With something like a lock of hair you may be able to transmit the entire Internet across the Universe. And it doesn't need to be DNA molecules (DNA is just the most ideal molecule for this process that we can find in nature), we can manufacture Carbon Nano-Tubes that can be used the same way. It's just a lot more expensive to produce Carbon Nano-Tubes than it is to get a hair-cut.

The good things about Carbon Nano-Tubes are that they can last millions of years without needing to be preserved, and they can be made to practically any length. (They're a lot thicker than DNA, but these are tiny microscopic things so their size barely matters because they have very little mass, and when we're dealing with moving them over great distances it's the mass and lasting-time that we would have to worry about.) They can also be made into special shapes so that they can work more like a circular CD or DVD Disk instead of like a linear fuse.
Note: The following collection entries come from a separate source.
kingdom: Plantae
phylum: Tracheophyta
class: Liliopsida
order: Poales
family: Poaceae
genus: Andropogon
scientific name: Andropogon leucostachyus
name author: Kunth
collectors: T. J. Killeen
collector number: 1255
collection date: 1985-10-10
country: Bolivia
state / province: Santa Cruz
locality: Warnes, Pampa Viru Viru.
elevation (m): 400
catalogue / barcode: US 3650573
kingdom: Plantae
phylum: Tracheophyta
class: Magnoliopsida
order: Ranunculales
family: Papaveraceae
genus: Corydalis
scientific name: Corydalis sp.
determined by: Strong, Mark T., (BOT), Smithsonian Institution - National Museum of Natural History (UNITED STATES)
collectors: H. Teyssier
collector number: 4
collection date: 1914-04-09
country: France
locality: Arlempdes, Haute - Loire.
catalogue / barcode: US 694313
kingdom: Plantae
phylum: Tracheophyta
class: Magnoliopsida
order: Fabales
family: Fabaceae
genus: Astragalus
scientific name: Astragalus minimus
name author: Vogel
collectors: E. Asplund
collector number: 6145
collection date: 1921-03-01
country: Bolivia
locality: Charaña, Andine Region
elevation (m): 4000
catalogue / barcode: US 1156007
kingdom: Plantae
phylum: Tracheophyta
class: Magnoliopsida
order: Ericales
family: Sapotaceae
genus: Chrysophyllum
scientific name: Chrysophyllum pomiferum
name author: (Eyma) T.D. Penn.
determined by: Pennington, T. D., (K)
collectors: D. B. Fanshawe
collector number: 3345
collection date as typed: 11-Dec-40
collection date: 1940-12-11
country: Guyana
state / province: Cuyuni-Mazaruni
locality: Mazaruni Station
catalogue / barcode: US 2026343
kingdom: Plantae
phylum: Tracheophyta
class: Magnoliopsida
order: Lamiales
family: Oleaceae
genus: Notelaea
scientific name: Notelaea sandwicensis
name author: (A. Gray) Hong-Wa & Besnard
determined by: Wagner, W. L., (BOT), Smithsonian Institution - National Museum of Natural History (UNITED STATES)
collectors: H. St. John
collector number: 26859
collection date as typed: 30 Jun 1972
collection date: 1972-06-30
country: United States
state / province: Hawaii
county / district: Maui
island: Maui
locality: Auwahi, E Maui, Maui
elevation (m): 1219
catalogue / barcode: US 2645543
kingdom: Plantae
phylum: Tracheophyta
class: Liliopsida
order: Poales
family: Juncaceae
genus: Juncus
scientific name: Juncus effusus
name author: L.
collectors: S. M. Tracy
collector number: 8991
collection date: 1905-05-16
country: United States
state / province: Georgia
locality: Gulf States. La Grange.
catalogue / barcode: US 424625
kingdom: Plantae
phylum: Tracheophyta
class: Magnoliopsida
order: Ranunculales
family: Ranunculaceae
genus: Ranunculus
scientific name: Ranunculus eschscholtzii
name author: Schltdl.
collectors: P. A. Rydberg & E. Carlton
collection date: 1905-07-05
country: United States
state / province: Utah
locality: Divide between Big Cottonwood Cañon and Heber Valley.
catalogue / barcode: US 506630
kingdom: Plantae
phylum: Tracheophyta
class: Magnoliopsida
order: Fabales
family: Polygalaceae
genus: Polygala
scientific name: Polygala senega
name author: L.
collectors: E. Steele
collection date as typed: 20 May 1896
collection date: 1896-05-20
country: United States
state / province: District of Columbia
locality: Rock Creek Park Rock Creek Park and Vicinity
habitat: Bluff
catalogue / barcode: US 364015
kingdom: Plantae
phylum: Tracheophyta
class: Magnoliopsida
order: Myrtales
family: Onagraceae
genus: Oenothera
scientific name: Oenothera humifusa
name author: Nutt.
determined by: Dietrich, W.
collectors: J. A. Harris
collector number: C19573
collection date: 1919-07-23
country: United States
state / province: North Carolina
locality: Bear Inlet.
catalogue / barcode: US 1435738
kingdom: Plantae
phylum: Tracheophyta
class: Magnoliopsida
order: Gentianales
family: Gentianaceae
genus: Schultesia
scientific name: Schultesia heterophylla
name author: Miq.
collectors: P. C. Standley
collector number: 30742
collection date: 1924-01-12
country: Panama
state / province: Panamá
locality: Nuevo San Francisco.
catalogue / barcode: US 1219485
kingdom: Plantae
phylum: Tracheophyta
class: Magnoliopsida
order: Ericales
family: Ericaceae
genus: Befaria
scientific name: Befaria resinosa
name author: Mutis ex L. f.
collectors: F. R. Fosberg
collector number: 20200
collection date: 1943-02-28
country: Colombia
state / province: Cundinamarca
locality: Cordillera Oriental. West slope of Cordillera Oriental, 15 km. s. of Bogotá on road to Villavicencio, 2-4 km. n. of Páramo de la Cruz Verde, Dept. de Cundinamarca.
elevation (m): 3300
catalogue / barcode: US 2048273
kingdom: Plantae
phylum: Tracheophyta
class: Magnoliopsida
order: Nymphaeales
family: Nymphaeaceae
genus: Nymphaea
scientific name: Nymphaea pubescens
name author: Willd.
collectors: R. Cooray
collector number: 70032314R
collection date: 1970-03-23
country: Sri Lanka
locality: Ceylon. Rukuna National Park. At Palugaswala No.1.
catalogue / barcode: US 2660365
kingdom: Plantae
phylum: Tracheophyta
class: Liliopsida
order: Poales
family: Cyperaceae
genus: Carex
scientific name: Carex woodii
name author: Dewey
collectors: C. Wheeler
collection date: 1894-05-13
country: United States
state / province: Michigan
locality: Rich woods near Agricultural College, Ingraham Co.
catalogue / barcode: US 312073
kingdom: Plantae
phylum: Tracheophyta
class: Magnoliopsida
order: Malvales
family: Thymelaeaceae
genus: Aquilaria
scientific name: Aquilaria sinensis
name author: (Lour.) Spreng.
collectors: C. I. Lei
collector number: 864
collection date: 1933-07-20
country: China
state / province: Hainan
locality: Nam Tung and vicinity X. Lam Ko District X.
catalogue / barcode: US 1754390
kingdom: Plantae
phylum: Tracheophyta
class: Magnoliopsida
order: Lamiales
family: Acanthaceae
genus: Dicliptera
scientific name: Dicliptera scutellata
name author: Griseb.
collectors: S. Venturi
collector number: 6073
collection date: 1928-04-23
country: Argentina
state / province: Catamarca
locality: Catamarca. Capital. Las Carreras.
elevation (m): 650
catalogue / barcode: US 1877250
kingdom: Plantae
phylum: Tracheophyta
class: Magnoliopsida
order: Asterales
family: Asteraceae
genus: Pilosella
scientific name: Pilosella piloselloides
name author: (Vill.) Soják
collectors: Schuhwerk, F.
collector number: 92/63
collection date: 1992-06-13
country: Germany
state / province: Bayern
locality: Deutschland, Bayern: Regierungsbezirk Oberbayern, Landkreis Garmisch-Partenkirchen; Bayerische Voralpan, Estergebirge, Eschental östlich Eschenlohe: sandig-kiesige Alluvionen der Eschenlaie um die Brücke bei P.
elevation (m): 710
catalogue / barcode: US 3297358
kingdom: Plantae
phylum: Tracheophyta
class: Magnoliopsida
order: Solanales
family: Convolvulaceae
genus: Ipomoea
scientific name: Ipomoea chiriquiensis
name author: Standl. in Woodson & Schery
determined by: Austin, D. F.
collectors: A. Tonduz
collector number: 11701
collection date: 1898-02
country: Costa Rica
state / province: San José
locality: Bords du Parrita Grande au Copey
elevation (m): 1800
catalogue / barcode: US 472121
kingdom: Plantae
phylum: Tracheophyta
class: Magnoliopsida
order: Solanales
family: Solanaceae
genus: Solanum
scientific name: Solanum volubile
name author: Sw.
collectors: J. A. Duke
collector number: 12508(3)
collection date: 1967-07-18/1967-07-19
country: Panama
The best part is that everything I've described here (except for the inter-galactic space ship) can be accomplished with today's current technology, we don't have to wait hundreds of years for this; we could get started today.



You just made my day, thank you! :)

the apophatic phaneron.

@tipu curate

Great. Let's do it. Hive can be the first blockchain that has quantum entanglement. Would that be coded into the base layer or a layer two solution? 😁

One question, if you are doing it over long distances, especially in space, wouldn't time be affected? A one second interval on Earth would not be the same around Mars versus on a space station free from any single planet's gravitational pull.

Or would it really not matter each location is dealing with time as it is presented there, not tied to the other locations?

That's a really good question. I'm not exactly sure how it would work, buy i assume there's some math that could be done to figure out if the measurements need to be done faster or slower to compensation for gravitational time-dilation and keep the data stream synchronized.